• _Requirement_
Retype exactly the lines from the one holding "12. **Middleware** – ПО промежуточного слоя" through the final line of the data, both included.
*-*-*
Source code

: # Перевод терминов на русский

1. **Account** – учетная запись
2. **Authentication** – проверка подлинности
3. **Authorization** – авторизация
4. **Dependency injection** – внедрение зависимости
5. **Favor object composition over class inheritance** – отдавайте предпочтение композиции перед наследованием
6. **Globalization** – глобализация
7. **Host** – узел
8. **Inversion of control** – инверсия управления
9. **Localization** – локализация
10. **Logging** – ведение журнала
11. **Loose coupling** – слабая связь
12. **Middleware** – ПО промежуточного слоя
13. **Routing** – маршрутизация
*-*-*
• _Exercise response_
12. **Middleware** – ПО промежуточного слоя
13. **Routing** – маршрутизация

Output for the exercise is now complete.